What lines in the entries hold the string "rabatowe"? List them.

Records from a data collection:
━━━━━━━━━━
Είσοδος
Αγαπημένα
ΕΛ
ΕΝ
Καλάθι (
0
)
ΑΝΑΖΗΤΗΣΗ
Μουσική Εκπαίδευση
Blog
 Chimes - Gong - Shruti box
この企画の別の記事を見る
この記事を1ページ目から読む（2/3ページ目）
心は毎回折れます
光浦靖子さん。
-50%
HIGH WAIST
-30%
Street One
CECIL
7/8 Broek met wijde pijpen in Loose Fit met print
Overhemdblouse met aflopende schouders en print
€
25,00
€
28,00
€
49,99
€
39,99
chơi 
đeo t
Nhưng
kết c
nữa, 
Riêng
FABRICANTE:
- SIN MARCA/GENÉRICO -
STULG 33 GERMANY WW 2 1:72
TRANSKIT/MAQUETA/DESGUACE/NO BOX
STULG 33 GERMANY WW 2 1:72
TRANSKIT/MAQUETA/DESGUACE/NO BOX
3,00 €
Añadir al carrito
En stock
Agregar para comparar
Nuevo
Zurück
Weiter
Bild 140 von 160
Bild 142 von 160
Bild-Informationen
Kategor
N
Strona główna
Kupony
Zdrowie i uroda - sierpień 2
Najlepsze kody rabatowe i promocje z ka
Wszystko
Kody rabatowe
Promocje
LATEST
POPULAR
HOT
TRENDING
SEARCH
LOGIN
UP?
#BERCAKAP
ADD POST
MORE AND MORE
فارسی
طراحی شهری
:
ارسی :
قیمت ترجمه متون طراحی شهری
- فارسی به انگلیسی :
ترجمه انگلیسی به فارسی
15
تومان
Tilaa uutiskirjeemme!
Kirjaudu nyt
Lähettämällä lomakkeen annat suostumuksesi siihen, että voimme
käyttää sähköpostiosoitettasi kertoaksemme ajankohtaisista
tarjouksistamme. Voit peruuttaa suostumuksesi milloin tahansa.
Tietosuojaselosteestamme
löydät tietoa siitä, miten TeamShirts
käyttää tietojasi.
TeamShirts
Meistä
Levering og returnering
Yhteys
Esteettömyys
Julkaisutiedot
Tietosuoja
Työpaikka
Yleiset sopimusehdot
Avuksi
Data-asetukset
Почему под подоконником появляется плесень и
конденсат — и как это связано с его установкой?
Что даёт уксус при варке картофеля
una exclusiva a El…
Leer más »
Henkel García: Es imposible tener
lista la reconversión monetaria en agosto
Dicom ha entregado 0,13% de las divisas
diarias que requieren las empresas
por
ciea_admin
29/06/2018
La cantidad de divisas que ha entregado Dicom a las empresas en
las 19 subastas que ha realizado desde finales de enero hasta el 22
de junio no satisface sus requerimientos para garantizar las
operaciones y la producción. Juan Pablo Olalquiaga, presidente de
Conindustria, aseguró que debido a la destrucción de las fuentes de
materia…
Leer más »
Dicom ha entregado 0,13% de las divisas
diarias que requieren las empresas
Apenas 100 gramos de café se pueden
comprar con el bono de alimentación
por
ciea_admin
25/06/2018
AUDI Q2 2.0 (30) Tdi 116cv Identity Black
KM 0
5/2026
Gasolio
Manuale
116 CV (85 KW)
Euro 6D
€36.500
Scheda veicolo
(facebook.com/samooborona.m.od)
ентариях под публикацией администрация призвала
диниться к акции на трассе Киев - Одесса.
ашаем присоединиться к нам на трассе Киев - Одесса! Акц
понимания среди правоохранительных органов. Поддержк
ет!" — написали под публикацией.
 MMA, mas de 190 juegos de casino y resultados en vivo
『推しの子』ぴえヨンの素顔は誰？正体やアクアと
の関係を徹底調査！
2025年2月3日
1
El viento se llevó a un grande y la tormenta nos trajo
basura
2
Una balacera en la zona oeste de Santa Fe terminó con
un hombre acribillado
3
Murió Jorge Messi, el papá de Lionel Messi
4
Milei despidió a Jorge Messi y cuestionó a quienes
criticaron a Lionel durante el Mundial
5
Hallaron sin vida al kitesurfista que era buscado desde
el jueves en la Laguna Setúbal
━━━━━━━━━━
Written solution:
Najlepsze kody rabatowe i promocje z ka
Kody rabatowe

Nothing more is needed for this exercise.